The truckload dry goods market is witnessing a strong response from the peak season, with the National Truckload Index (NTI) reaching levels not seen in nearly two years. According to Yahoo Finance, spot rates have surged from $2.38 to $2.52 per mile, a significant increase since January 23, 2023.
Also Read: Improving carrier sentiment points to potential rate increases in truck spot market
The latest data from SONAR showed that the outbound tender rejection rate increased by 63 basis points weekly, climbing from 5.24% on December 5 to a peak of 5.87% since July 8. It increased 7.32% year-on-year to 7,926.19 points, compared with 8,551.79 points last year. These dynamics suggest that improvements are driven more by capacity factors than overall volume increases.
Further analysis by SONAR Carrier Details shows a decrease in the number of freight agencies, with 344,541 active freight agencies now representing a 4% decrease compared to 358,985 a year ago. The shrinking trucking sector presents potential challenges for shippers going forward, especially if potential economic stimulus from policy changes spurs a surge in demand by 2025.

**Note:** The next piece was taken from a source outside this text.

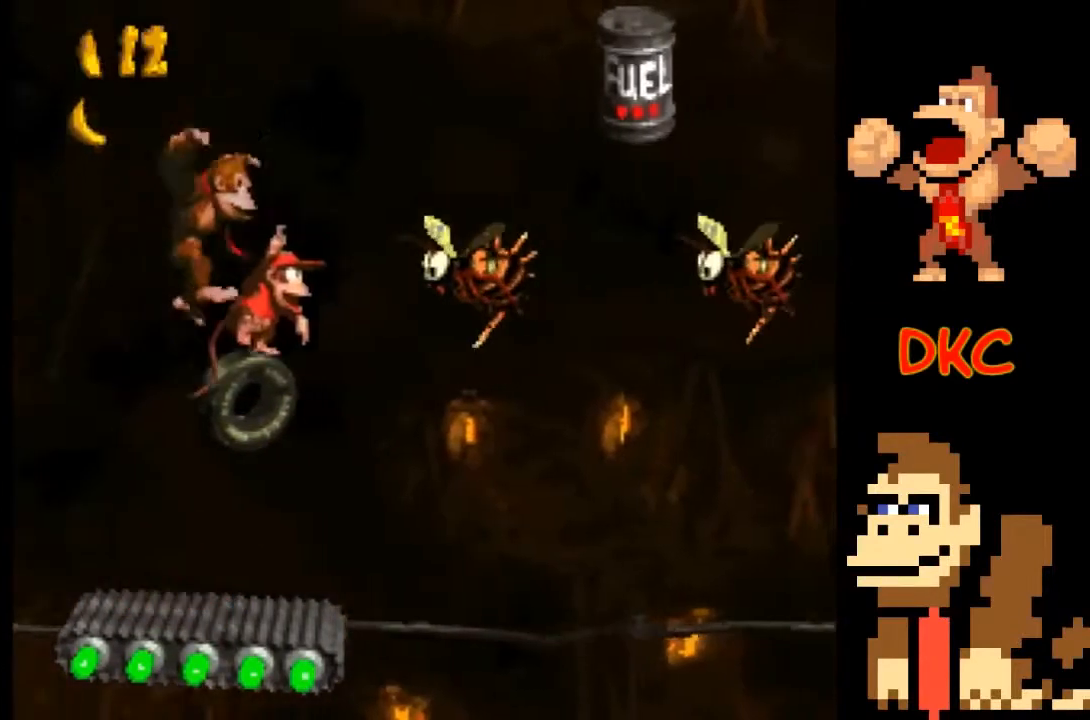
{"buttons": ["X"], "left_stick": "right", "right_stick": "center", "events": [[367, "A", "up"]]}
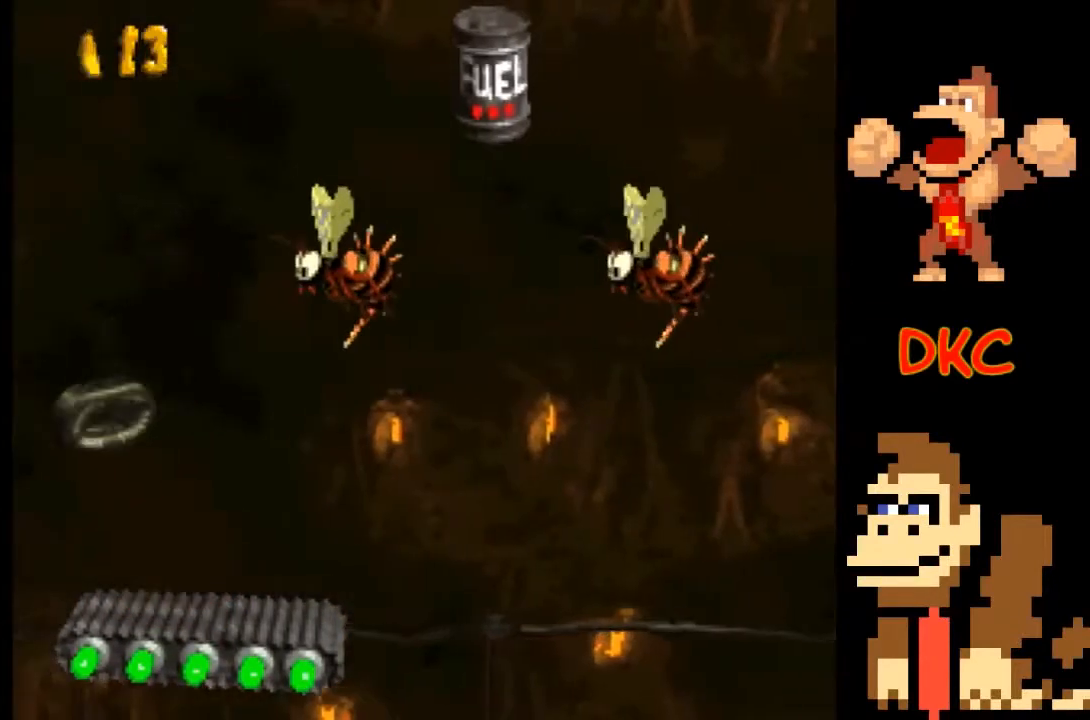
{"buttons": ["X"], "left_stick": "center", "right_stick": "center", "events": [[67, "left_stick", "center"]]}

Data from the IndexBox platform supports these insights, suggesting that while current market conditions are tighter, shippers should now consider locking in contract rates (albeit at higher levels) to ensure capacity reliability. If market demand increases significantly, carriers may use their position to influence contract terms to the detriment of shippers who have previously struggled to work with them.